• WHAT THE TASK ASKS: Copy out the text of the data verbatim, starting at its first line and ending with the line that contains "ayrıntılı olarak açıklanmıştır.", both ends included. Leave the pictures out of your answer.

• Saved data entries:
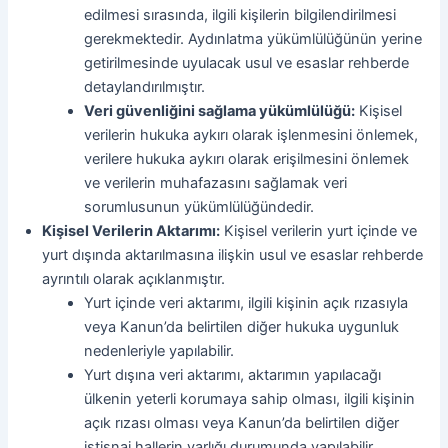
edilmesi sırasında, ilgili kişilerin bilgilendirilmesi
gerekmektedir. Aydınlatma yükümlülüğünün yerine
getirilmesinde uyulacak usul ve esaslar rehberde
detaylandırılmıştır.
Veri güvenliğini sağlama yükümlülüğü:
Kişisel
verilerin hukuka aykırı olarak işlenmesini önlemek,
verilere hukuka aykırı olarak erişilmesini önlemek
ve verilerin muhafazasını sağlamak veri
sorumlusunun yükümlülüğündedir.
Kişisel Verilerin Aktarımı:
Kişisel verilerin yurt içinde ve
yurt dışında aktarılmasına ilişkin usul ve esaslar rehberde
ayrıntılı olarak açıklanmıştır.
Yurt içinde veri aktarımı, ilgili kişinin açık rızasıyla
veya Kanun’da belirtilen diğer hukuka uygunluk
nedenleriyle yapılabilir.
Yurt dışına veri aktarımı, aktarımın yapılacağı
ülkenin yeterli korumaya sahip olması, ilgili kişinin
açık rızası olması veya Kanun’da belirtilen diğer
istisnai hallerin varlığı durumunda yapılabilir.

• ANSWER AREA:
edilmesi sırasında, ilgili kişilerin bilgilendirilmesi
gerekmektedir. Aydınlatma yükümlülüğünün yerine
getirilmesinde uyulacak usul ve esaslar rehberde
detaylandırılmıştır.
Veri güvenliğini sağlama yükümlülüğü:
Kişisel
verilerin hukuka aykırı olarak işlenmesini önlemek,
verilere hukuka aykırı olarak erişilmesini önlemek
ve verilerin muhafazasını sağlamak veri
sorumlusunun yükümlülüğündedir.
Kişisel Verilerin Aktarımı:
Kişisel verilerin yurt içinde ve
yurt dışında aktarılmasına ilişkin usul ve esaslar rehberde
ayrıntılı olarak açıklanmıştır.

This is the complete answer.